Das betrifft nicht nur LGBTIQ, aber die lassen es eher zu, sich in solchen Outfits wohlzufühlen und das zu zelebrieren. Mein Eindruck ist, dass vor allem Heteromänner gehemmter sind, etwas zu tragen, was nicht der generellen Erwartungshaltung entspricht. Sie sind oft gefangener im Korsett der Normativität.

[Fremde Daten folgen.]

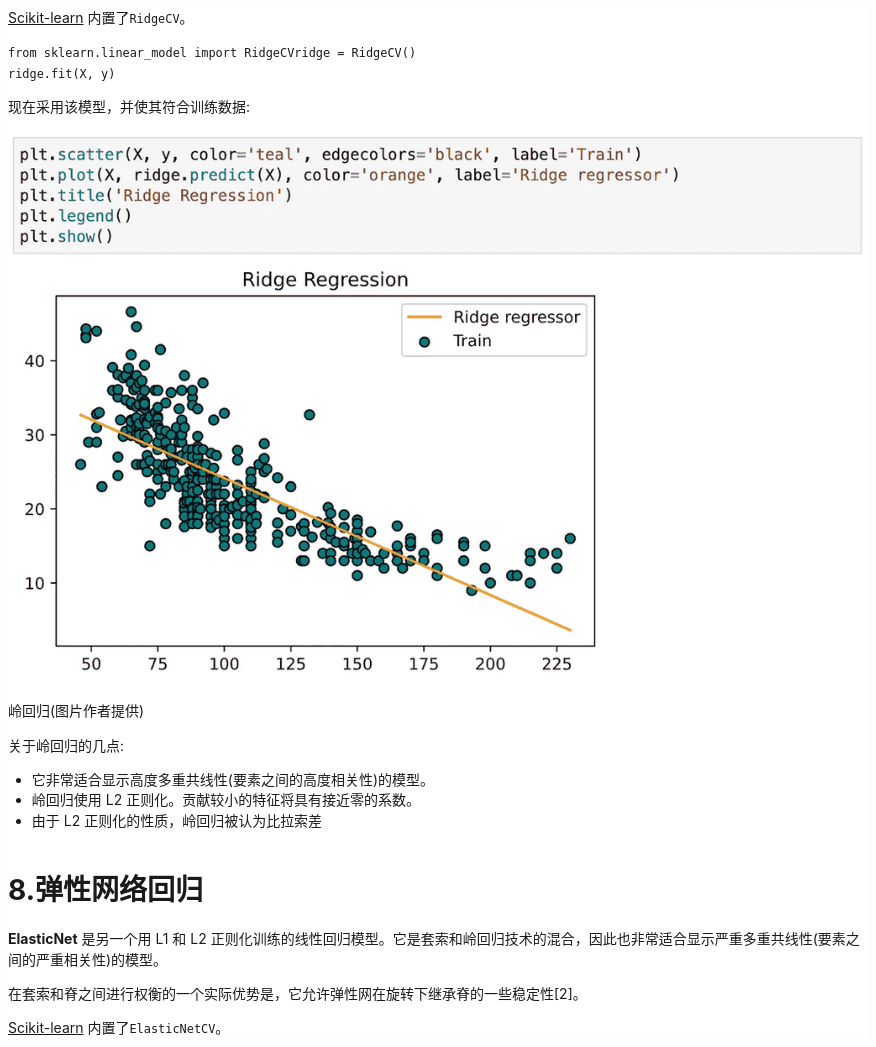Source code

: [Scikit-learn](https://scikit-learn.org/stable/) 内置了`RidgeCV`。

```
from sklearn.linear_model import RidgeCVridge = RidgeCV()
ridge.fit(X, y)
```

现在采用该模型，并使其符合训练数据:

![](img/5bbbf0f8900f025b7a7d2027c501d860.png)

岭回归(图片作者提供)

关于岭回归的几点:

*   它非常适合显示高度多重共线性(要素之间的高度相关性)的模型。
*   岭回归使用 L2 正则化。贡献较小的特征将具有接近零的系数。
*   由于 L2 正则化的性质，岭回归被认为比拉索差

# 8.弹性网络回归

**ElasticNet** 是另一个用 L1 和 L2 正则化训练的线性回归模型。它是套索和岭回归技术的混合，因此也非常适合显示严重多重共线性(要素之间的严重相关性)的模型。

在套索和脊之间进行权衡的一个实际优势是，它允许弹性网在旋转下继承脊的一些稳定性[2]。

[Scikit-learn](https://scikit-learn.org/stable/) 内置了`ElasticNetCV`。
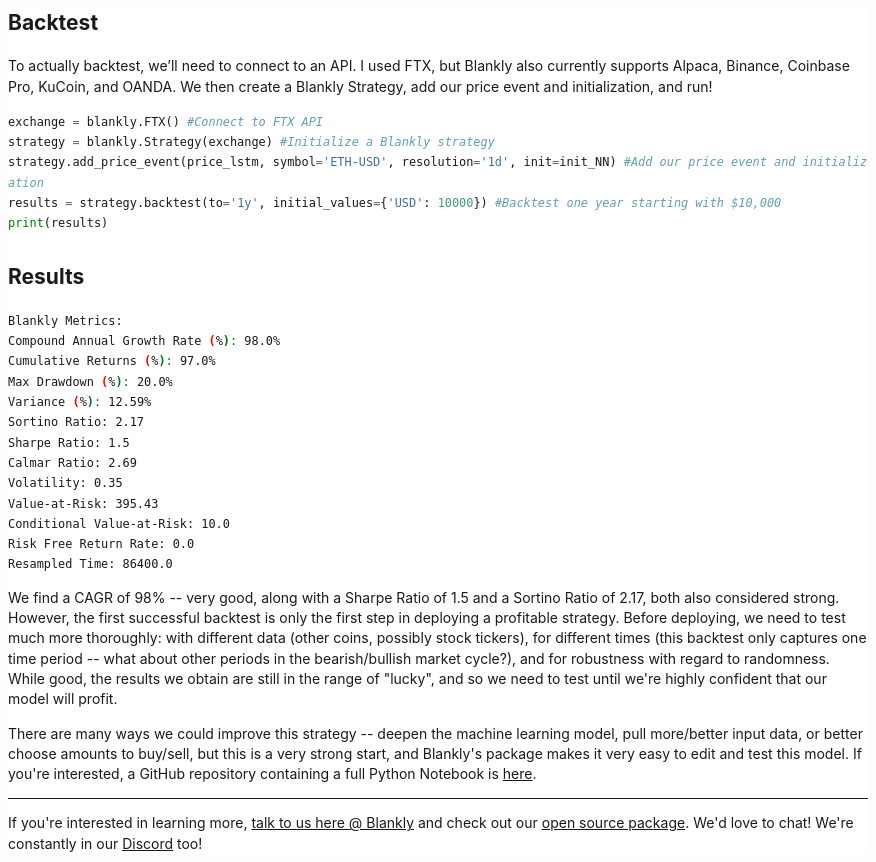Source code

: 
## Backtest

To actually backtest, we’ll need to connect to an API. I used FTX, but Blankly also currently supports Alpaca, Binance, Coinbase Pro, KuCoin, and OANDA. We then create a Blankly Strategy, add our price event and initialization, and run!

```python
exchange = blankly.FTX() #Connect to FTX API
strategy = blankly.Strategy(exchange) #Initialize a Blankly strategy
strategy.add_price_event(price_lstm, symbol='ETH-USD', resolution='1d', init=init_NN) #Add our price event and initialization
results = strategy.backtest(to='1y', initial_values={'USD': 10000}) #Backtest one year starting with $10,000
print(results)
```

## Results

```bash
Blankly Metrics:
Compound Annual Growth Rate (%): 98.0%
Cumulative Returns (%): 97.0%
Max Drawdown (%): 20.0%
Variance (%): 12.59%
Sortino Ratio: 2.17
Sharpe Ratio: 1.5
Calmar Ratio: 2.69
Volatility: 0.35
Value-at-Risk: 395.43
Conditional Value-at-Risk: 10.0
Risk Free Return Rate: 0.0
Resampled Time: 86400.0
```

We find a CAGR of 98% -- very good, along with a Sharpe Ratio of 1.5 and a Sortino Ratio of 2.17, both also considered strong. However, the first successful backtest is only the first step in deploying a profitable strategy. Before deploying, we need to test much more thoroughly: with different data (other coins, possibly stock tickers), for different times (this backtest only captures one time period -- what about other periods in the bearish/bullish market cycle?), and for robustness with regard to randomness. While good, the results we obtain are still in the range of "lucky", and so we need to test until we're highly confident that our model will profit.

<iframe src="https://app.blankly.finance/embed/backtest?id=RETIe0J8EPSQz7wizoJX0OAFb8y1&modelId=62iIMVRKV7zkcpJysYlP&backtestId=75a0c190-4d8a-44e2-9310-c47d4d72b070&option=3" width="100%" height="900"></iframe>

There are many ways we could improve this strategy -- deepen the machine learning model, pull more/better input data, or better choose amounts to buy/sell, but this is a very strong start, and Blankly's package makes it very easy to edit and test this model. If you're interested, a GitHub repository containing a full Python Notebook is [here](https://github.com/blankly-finance/lstm-trading-bot).

<hr />

If you're interested in learning more, [talk to us here @ Blankly](https://calendly.com/blankly) and check out our [open source package](https://package.blankly.finance). We'd love to chat! We're constantly in our [Discord](https://discord.gg/xJAjGEAXNS) too!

Wir haben auch die Figur des Berliners «Kutte» (gespielt vom grossartigen Sebastian Prange), den hole ich mir als Sidekick ran. Der kommt als zuckersüsser Junge in diese Showwelt und ist erst erschrocken angesichts der Freizügigkeit, die er sieht. Aber er lässt sich irgendwann darauf ein. Er feiert mit uns das Leben und die Liberalität, merkt aber – wie alle –, dass draussen dunkle Wolken aufziehen, nämlich der Nationalsozialismus.

Wenn du in Berlin bist, besuchst du da auch LGBTIQ-Institutionen, z.B. das Schwule Museum? Als ich das letzte Mal dort hinwollte, war es gerade umgezogen. Aber ich war in San Francisco im GLBT-Museum, in Wien haben wir die Lila Villa, die in diese Richtung geht. Aber ich hoffe, diesmal schaffe ich’s, ins SMU zu gehen, auch wenn dort – wie ich hörte – aktuell keine Dauerausstellung zu sehen ist, die die Zwanziger Jahre thematisiert. Aber es gibt in der Bibliothek viel Material zu der Zeit, inklusive alle Ausgaben von Hirschfelds «Jahrbuch für sexuelle Zwischenstufen». Da schau ich bestimmt vorbei!

Hinweis: Im Unterschied zur ursprünglich veröffentlichten Version dieses Interviews wurde bei der OnlyFans-Antwort der Satz zu den «anderen Inhalten» wieder eingefügt, den wir gekürzt hatten, der Simon Stockinger jedoch wichtig für den Zusammenhang seiner Aussage ist.